И пошел. – Бедняги в самом деле уверены, что в Галиции уже собирают отряды (отделы), и со всех сторон друг за дружкою тянутся туда на свою гибель. Уверенность, что будет война, и что Австрия поможет полякам восстановить Польшу, так сильна, что никакие доказательства, никакие уверения не помогут остановить их на их страшном пути. Эту уверенность поддерживают в них разрозненные номера польских газет, которые иногда попадают им в руки.
Вообще эмиграция мало и неохотно читает, а польские газеты поют с голоса брошюр Голуховского (например, анонимное “Oestreich und seine Volker”), в которых ясно и толково изложена программа, принятая нынешним австрийским правительством, и кабинетом Белькреди и кабинетом Бейста. Программа эта несложна – следует удовлетворить желаниям обоих исторических народов, слагающих Австрию: австрийцев (с чехами, моравами, хорутанами и т. д.) и венгров (с хорватами, сербами, словаками, русскими, румынами), и каждой из этих народностей дать свое министерство, свои финансы – словом, полную самостоятельность. К этому, так называемому дуализму, Голуховский прибавляет еще польские провинции Австрии, которым тоже следует дать самостоятельность, и при помощи их и двух других частей империи, отнять у русских Царство Польское и Западные Губернии. Тогда Австрия, Венгрия и Польша, соединенные федеративно, под одною короною представят собою сильнейшее государство в Европе к которому, волею-неволею, примкнут Дунайские Княжества, Северная Болгария и вся Сербия с Босниею и с Герцоговиною. План, видите, вовсе неглупый, и правы австрийские государственные люди, что они его приняли. В наше время вопроса о народностях трудно существовать государствам, основанным только на трактатах да на преданиях. Франция, Испания, Италия, Пруссия, Швеция, Россия, Англия, Греция и Румыния – это живые государственные тела, население которых связано между собою и происхождением, и языком и верою. Это тела, составные части которых не ползут врозь – мы не берем, разумеется, в счет всяких поляков, ирландцев, индейцев, бурят, самоедов: в каждом организме есть свои чуждые элементы. Но из государств исторических осталась одна Австрия с Венгриею, и народности, замкнутые в них историей, рвутся на волю. Надо же стало найти оправдание своему существованию, надо доказать, что работа веков была не только не напрасною, но что из нее могут сложиться государственные формы, ничем не худшие генетических. Для этого надо, чтоб в Европе была не одна Австрия, не одно историческое государство. И вот восстанавливается Венгрия, и вот готовится восстановление Польши. Это делается против нас; из-за этого реки крови потекут – но это неглупо задумано. Кто возьмет, мы не знаем – мы не хотим ни хвастать, ни венчаться лаврами перед победою; но нельзя не видеть, что близка окончательная развязка вопроса: будут существовать Австрия, Венгрия и Польша или не будут? To be or not to be – that is the question (of the day)...

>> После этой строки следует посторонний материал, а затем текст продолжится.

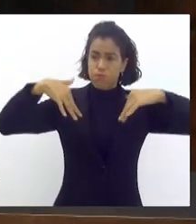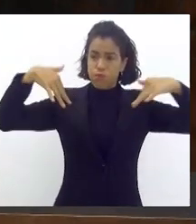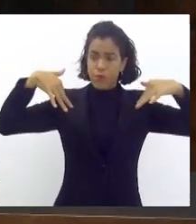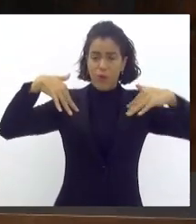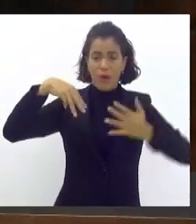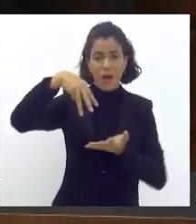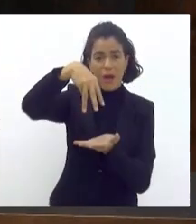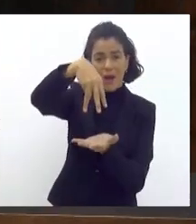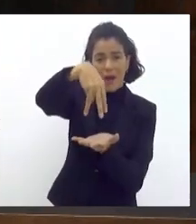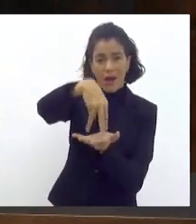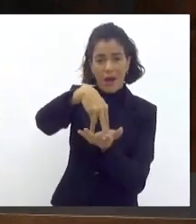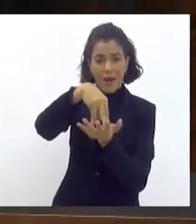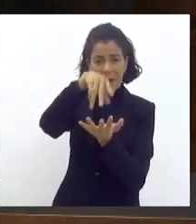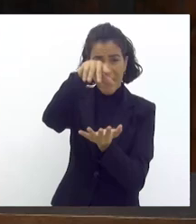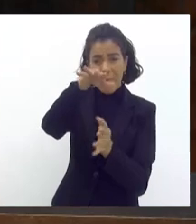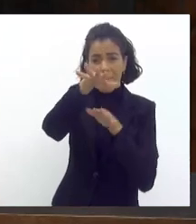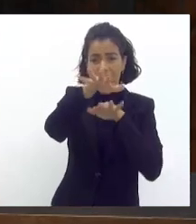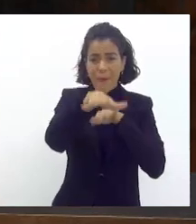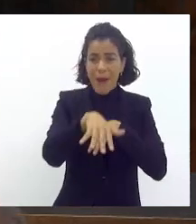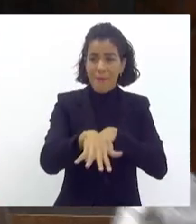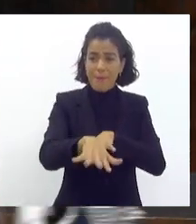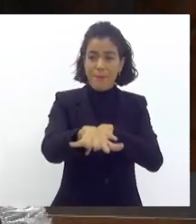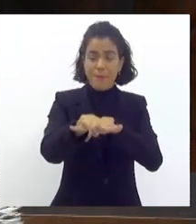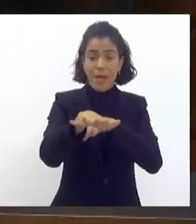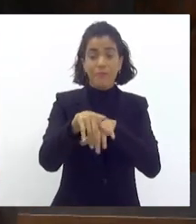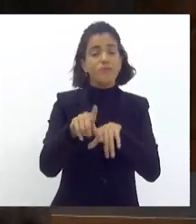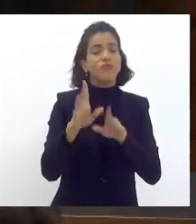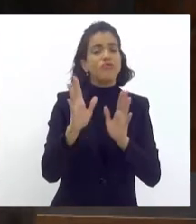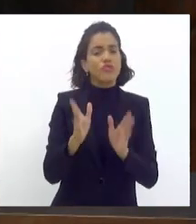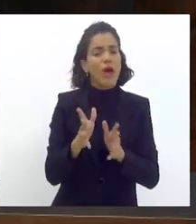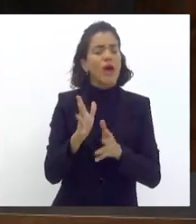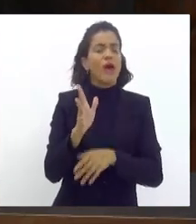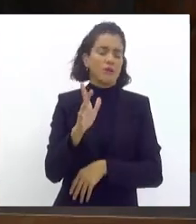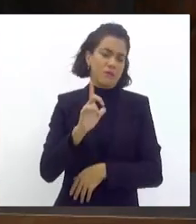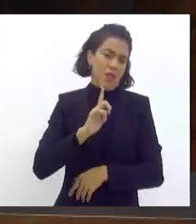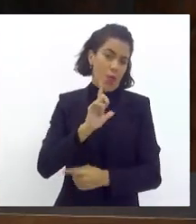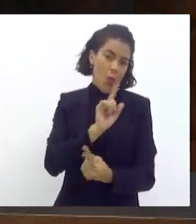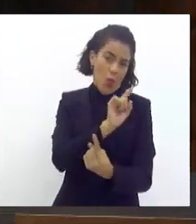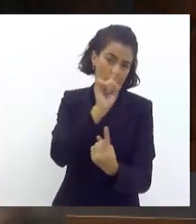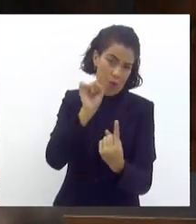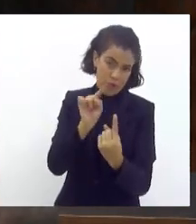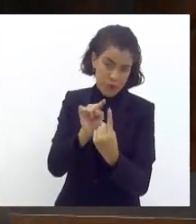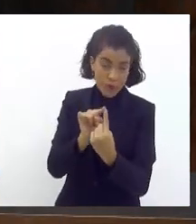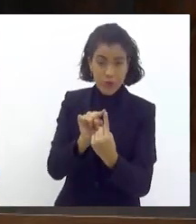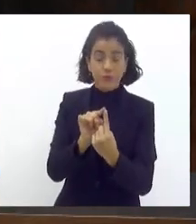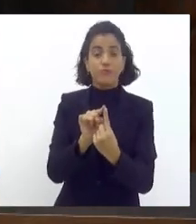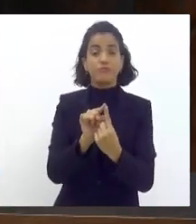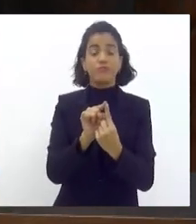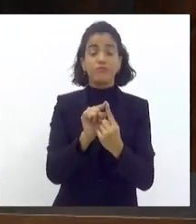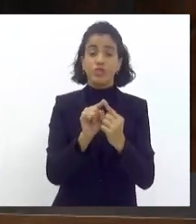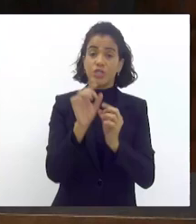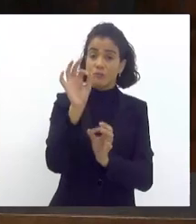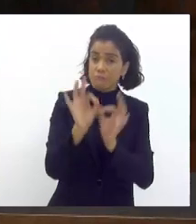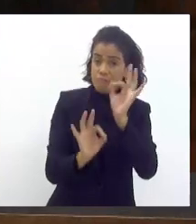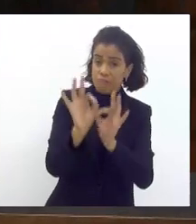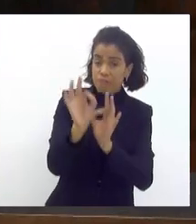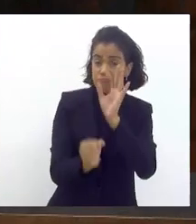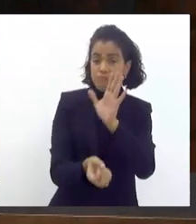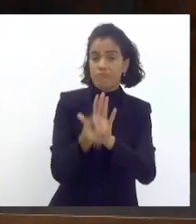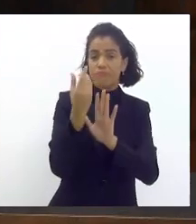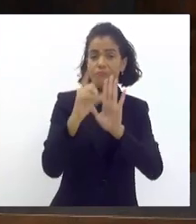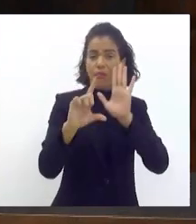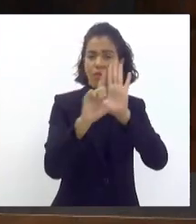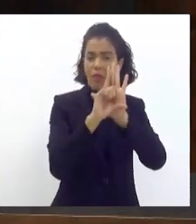relacionadas ao Carnaval, que serão, já são ou serão objeto de legislação aqui na Assembleia.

Этого вопроса эмигранты, разумеется, не понимают – они слышали звон, да не знают в котором приходе. Для чего, почему готовится война – им все равно. Но набатный колокол начал раскачиваться – и они бегут, бегут и бегут ратовать за полуживое дело. Это дело – засада целой их жизни. За него ратовали деды и прадеды их, за него ратовали отцы их, их матери учили их ратовать за это дело... И пусть идут. Пусть и их бедные головы лягут за завет отцов, благо нынешняя война будет последнею. Надо ж, в самом деле, раз навсегда покончить эту страшную борьбу двух славянских племен – или мы, или они! А покуда часть бывшей Речи Посполитой в руках Австрии, до тех пор мы будем и сами мучиться и их мучить, до тех пор они сами не могут сказать себе “pas de reveries”.
II
Есть у меня в Яссах сосед, юноша лет двадцати пяти. Был он и в жандармах, был и в повстаньи; признаться, я его подробно не расспрашивал. Знаю я его уже с год. Добрый, неглупый малый, но крайне неразвитый, как вообще все эти несчастные, ушедшие в леса со школьной лавки. Каждые три-четыре дня он заходит ко мне справиться о политических новостях. Отношения между мною и им сложились следующие. Месяца два назад, является он ко мне, с палочкою в руках, с сумочкою на плечах. Обыкновенный его мундир: какой-то кепи, нанковая (это зимой-то!) венгерка, сапоги по колена и брюки уже неизвестного цвета и материи.
– Прощайте!
– Куда Бог несет?
– В Галицию.
– Чего вам там не доставало? Хотите попасться?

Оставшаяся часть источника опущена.